Your goal — In the entries below, spot each line with the word "return" and copy it.

Data supplied Start Marker

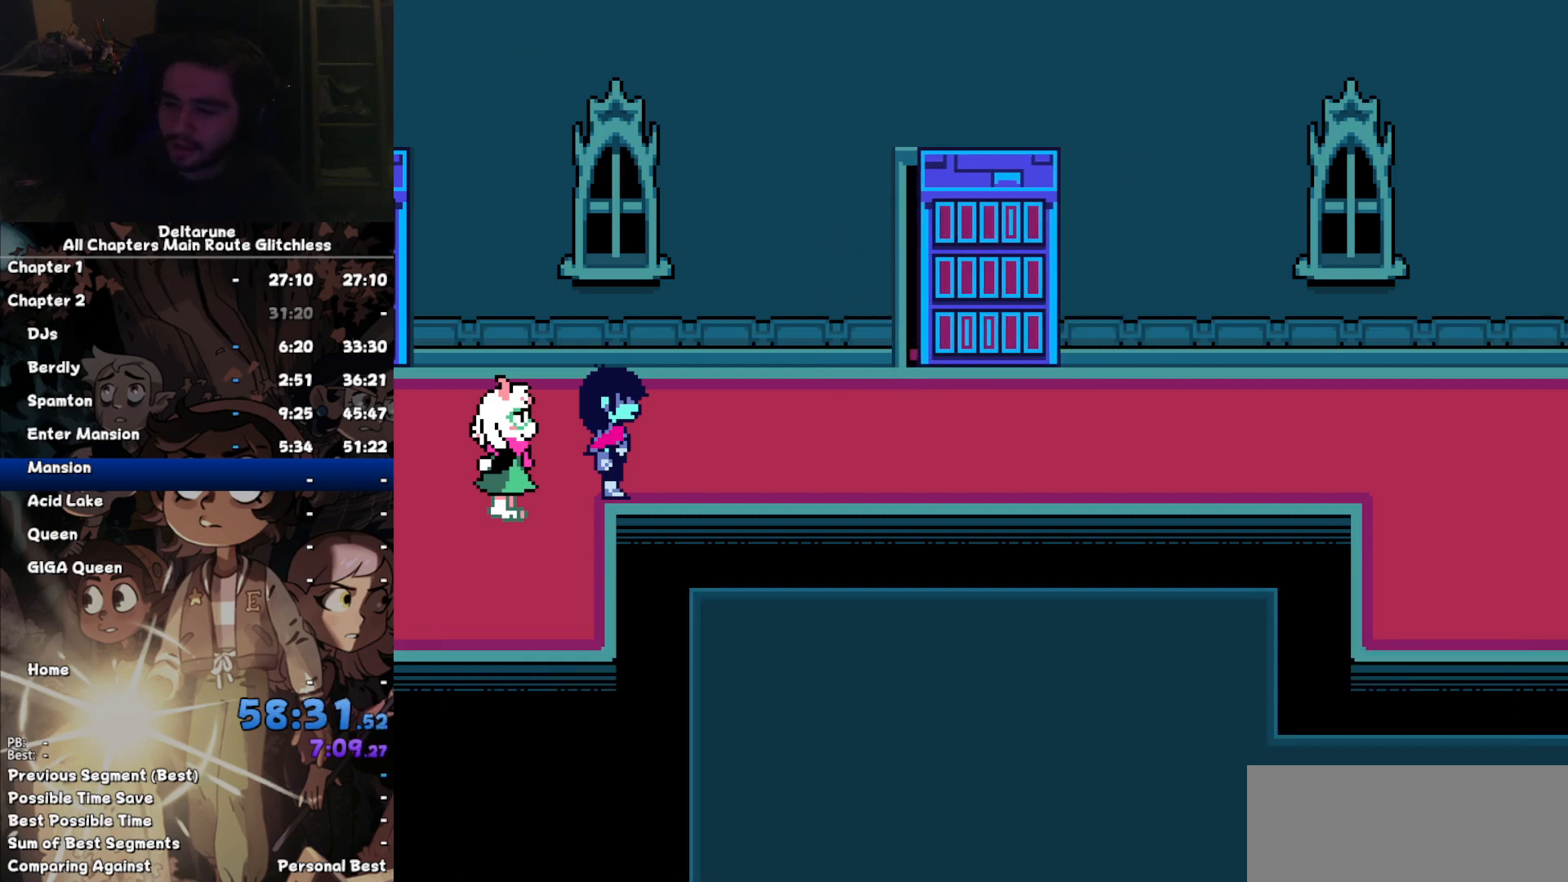
{"keys": ["right"], "events": [[67, "return", "down"], [100, "return", "up"]]}
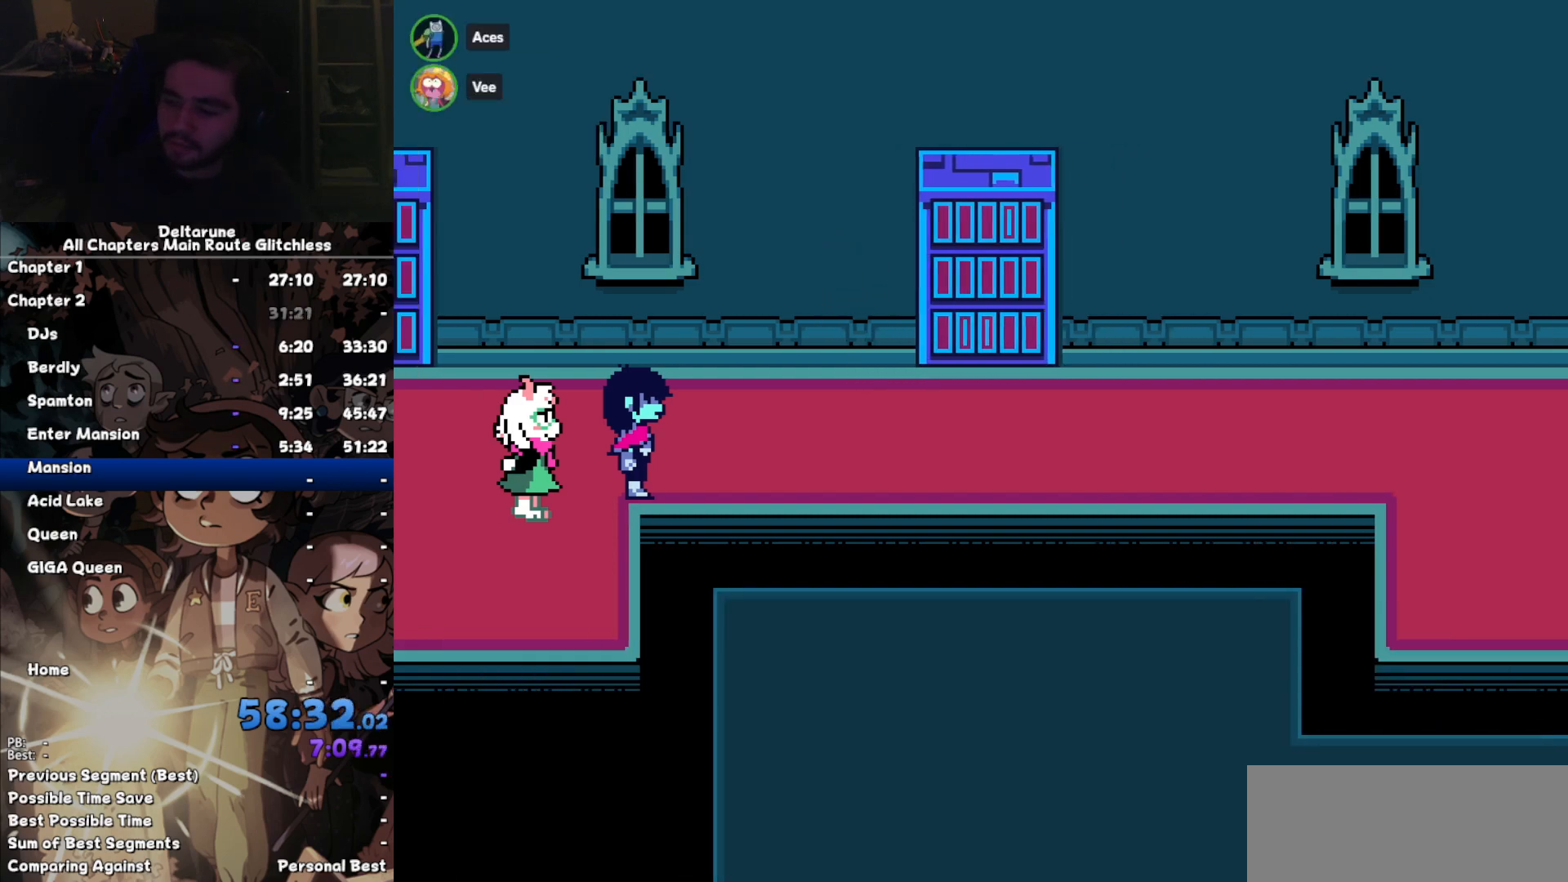
{"keys": ["right"], "events": []}
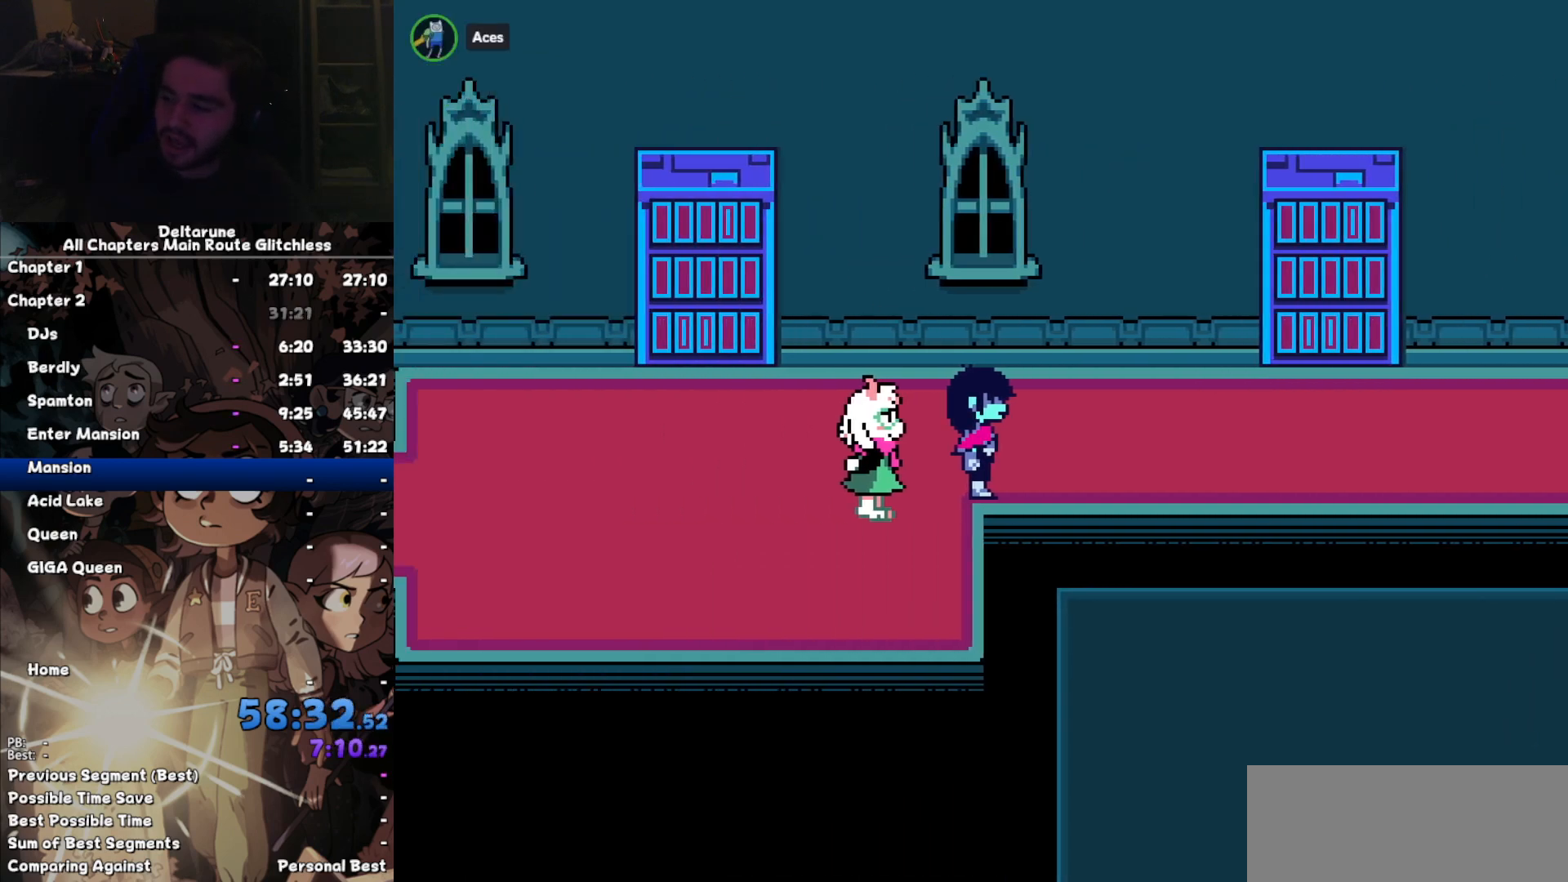
{"keys": ["return", "right"], "events": [[367, "return", "down"], [400, "return", "up"], [467, "return", "down"]]}
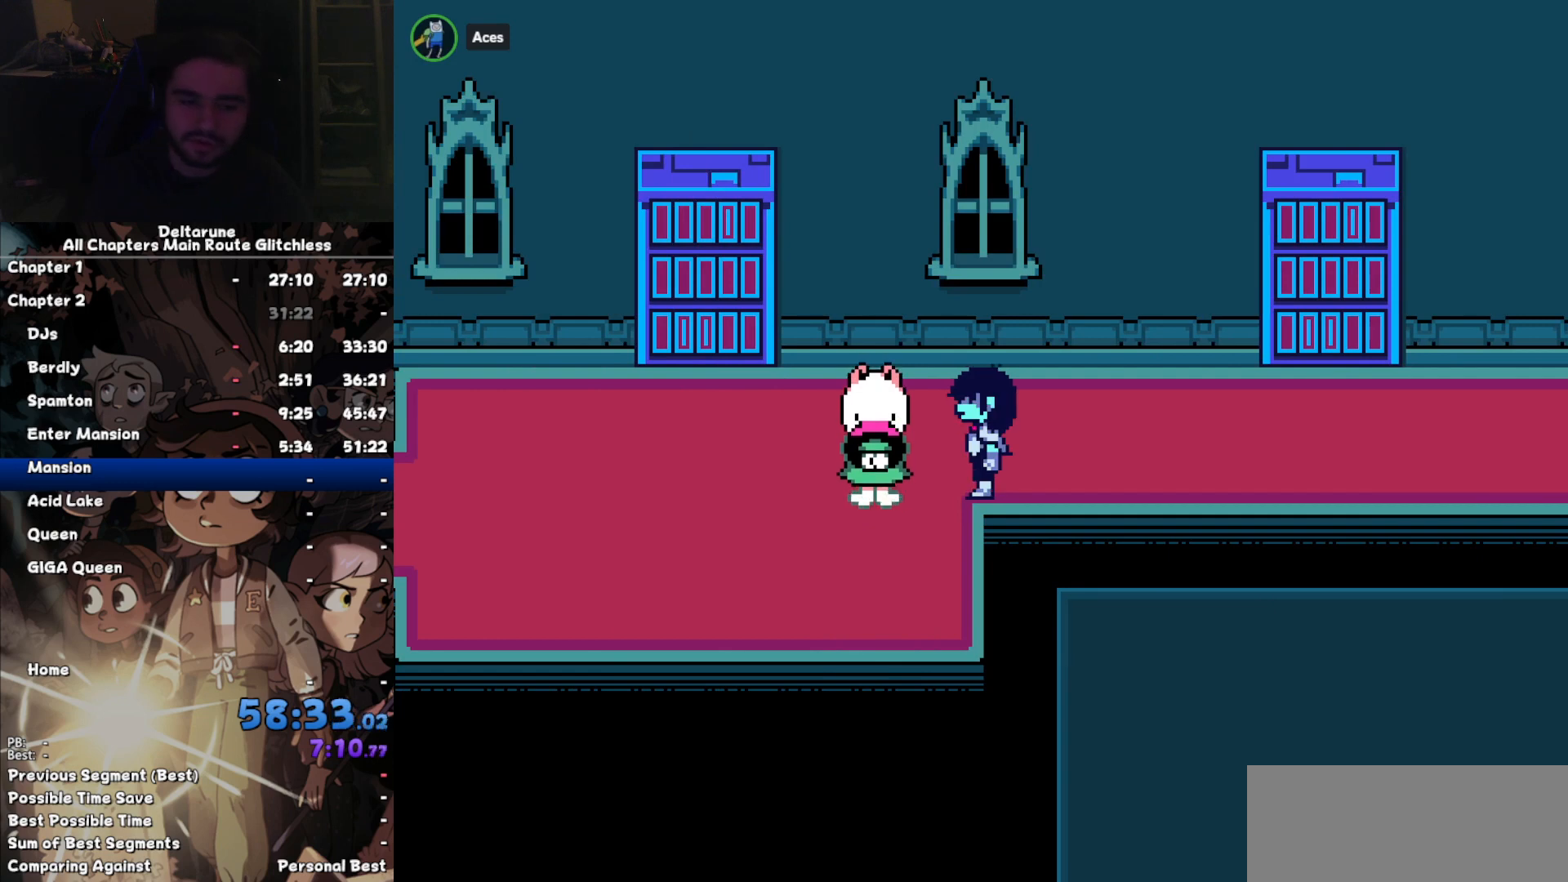
{"keys": ["right"], "events": [[67, "return", "up"], [67, "z", "down"], [100, "return", "down"], [134, "z", "up"], [200, "return", "up"], [234, "z", "down"], [300, "return", "down"], [300, "z", "up"], [334, "return", "up"], [367, "z", "down"], [434, "return", "down"], [434, "z", "up"], [467, "return", "up"]]}
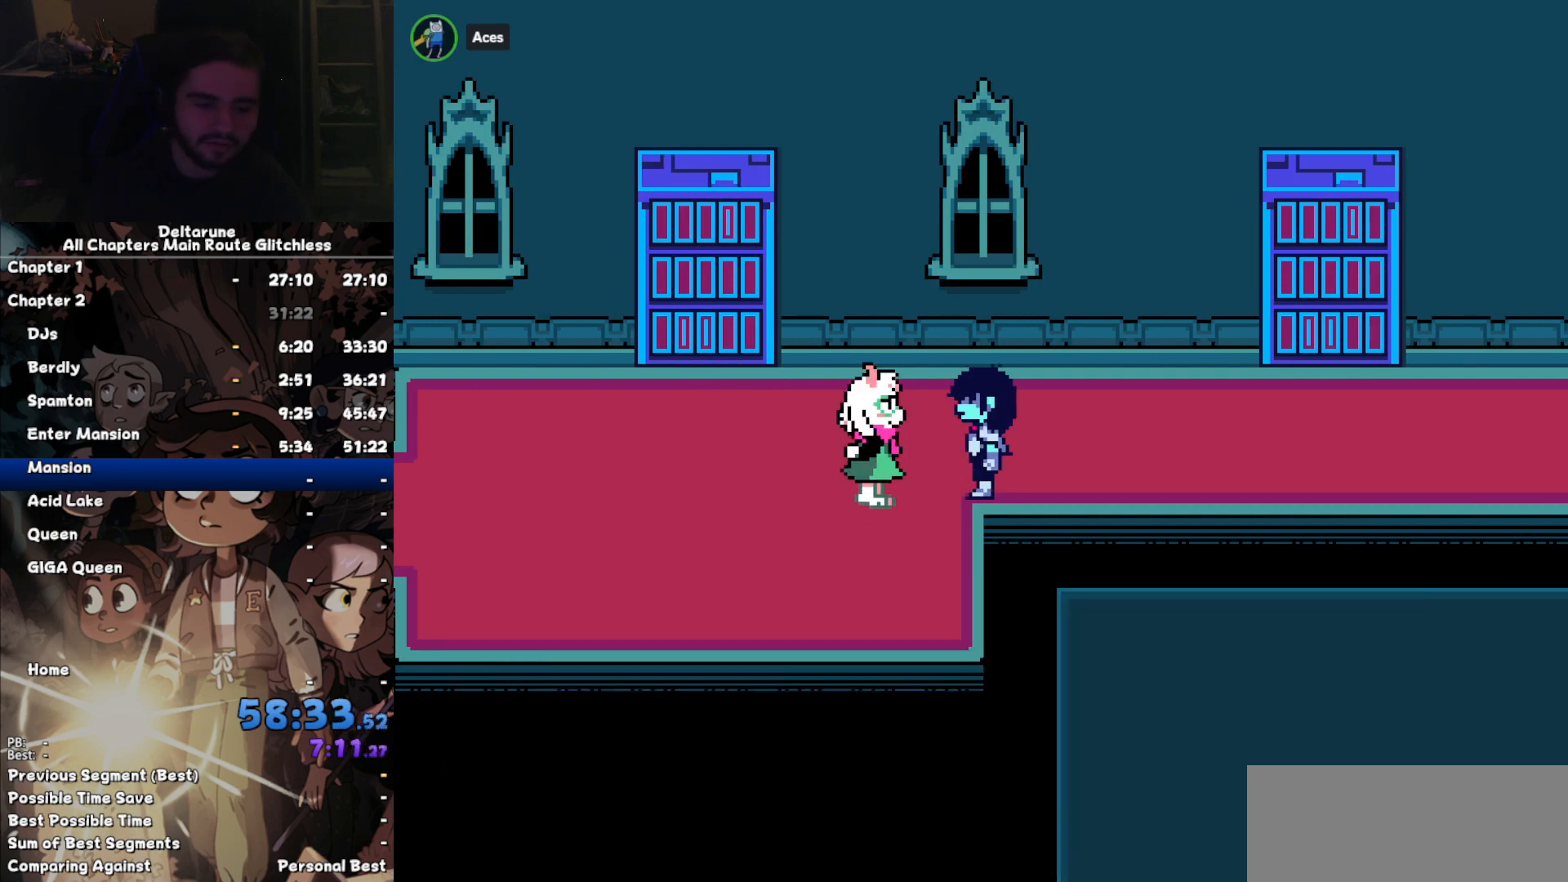
{"keys": ["right"], "events": [[34, "z", "down"], [67, "return", "down"], [67, "z", "up"], [100, "return", "up"]]}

Data supplied End Marker

Exercise response —
{"keys": ["right"], "events": [[67, "return", "down"], [100, "return", "up"]]}
{"keys": ["return", "right"], "events": [[367, "return", "down"], [400, "return", "up"], [467, "return", "down"]]}
{"keys": ["right"], "events": [[67, "return", "up"], [67, "z", "down"], [100, "return", "down"], [134, "z", "up"], [200, "return", "up"], [234, "z", "down"], [300, "return", "down"], [300, "z", "up"], [334, "return", "up"], [367, "z", "down"], [434, "return", "down"], [434, "z", "up"], [467, "return", "up"]]}
{"keys": ["right"], "events": [[34, "z", "down"], [67, "return", "down"], [67, "z", "up"], [100, "return", "up"]]}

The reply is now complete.